Del 6 al 24 de julio he tenido la oportunidad de estar casi tres semanas en la Universidad de Harvard, revisando documentos relacionados con los viajes europeos de Charles S. Peirce que se conservan en la Houghton Library. En el Departamento de Filosofía me asignaron la Bechtel Room para que pudiera trabajar tranquilamente rodeado de los cuadros de venerables profesores del siglo pasado: George H. Palmer, Josiah Royce, William James, George Santayana, Alfred N. Whitehead, etc.

 

Llevo treinta años acudiendo periódicamente a Harvard y lo que más me ha llamado la atención en esta ocasión ha sido la «turistificación» de la Universidad. Harvard recibe del orden de un millón de visitantes al año que recorren admirados el Harvard Yard y algunos de los lugares más emblemáticos. Me ha hecho pensar el que una universidad se convierta en un polo de atracción turística para millares de personas cuyos hijos jamás podrán estudiar en ella.

 

También me ha impresionado una vez más comprobar la amabilidad de todas las personas con las que me he encontrado o cruzado por la calle: siempre hay una sonrisa amable o un saludo. En el Harvard Alumni Day del pasado mayo una activista arrojó un frasco de purpurina al presidente interino, Alan M. Garber, como protesta por los experimentos con monos que se hacen en un laboratorio médico de la Universidad. Garber reaccionó con tranquilidad y elegancia ante la inesperada agresión, y continuó su discurso diciendo: «Espero que Harvard siga siendo siempre un lugar donde la libertad de expresión siga prosperando».

 

Otras dos cosas más quiero mencionar de estos días. Por una parte, me emocionó encontrar en un cuaderno de aforismos, que fue coleccionando Charles S. Peirce, una anotación suya del 17 de marzo de 1888: “La máxima mejor al escribir quizá sea realmente la de amar a tu lector por sí mismo” (MS 891). Desde hace muchos años he tomado esta recomendación como una norma permanente para mi escritura. He intentado siempre esforzarme en lograr una claridad y una sencillez que hiciera posible una buena comunicación: que mis lectores entiendan lo que quiero decirles. No siempre se consigue. A veces hay temas muy enrevesados y oscuros. A menudo pienso que si no soy capaz de explicar el asunto de que se trate con claridad es que no lo he estudiado suficiente. Amar a quienes nos leen se opone a agredirles. Invitarles a pensar, transmitir una inquietud no es, no puede ser, como dar una bofetada.

 

Por otra parte, como en contraste, el pasado domingo tuve ocasión de visitar el campus de la prestigiosa Rice University de Houston, una de las más afamadas de Texas. Pude admirar los magníficos centros médicos que rodean la Universidad y que —como dicen ellos y los creo— constituyen el lugar más importante del mundo en sanidad. Sin embargo, lo que más me llamó la atención en la visita fue el letrero que leí en un camión enorme estacionado junto al estupendo estadio de fútbol americano de la Universidad. Debe de utilizarlo el equipo de fútbol Rice Owls para el traslado de sus materiales.

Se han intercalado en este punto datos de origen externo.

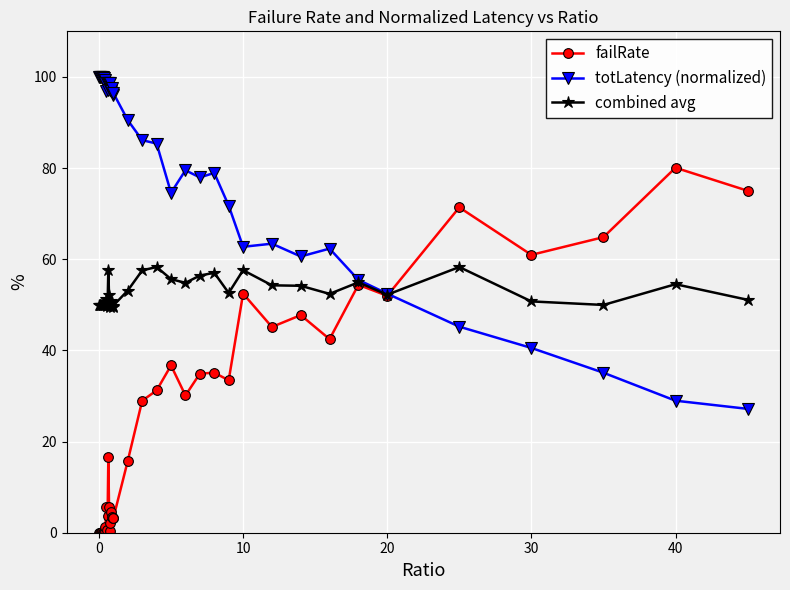

Which series has the largest total across all categories?

totLatency (normalized)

El lema que aparecía con caracteres grandes en el lateral del camión era «The home of intellectual brutality» [El hogar de la brutalidad intelectual]. Me pareció que ese lema refleja algo muy profundo de la psicología americana: se trata de actuar brutalmente, pero con inteligencia para conseguir más eficazmente los objetivos.

 

A mí lo de la «brutalidad intelectual» me parece un oxímoron, una contradicción en las propias palabras, aunque hoy en día los jóvenes en España dicen que una clase ha sido «brutal» cuando les ha gustado, de modo semejante a como en Argentina puede decirse que una clase ha sido «bárbara». Por supuesto, no suelo usar en este sentido el calificativo «brutal», pues tiene su origen en los brutos, en los animales que no piensan.

 

En todo caso ese lema del equipo de fútbol da que pensar, en particular sobre el lugar de la violencia en los Estados Unidos, en estos días en los que hemos visto, entre otras cosas, el intento de asesinato del ex presidente Donald Trump.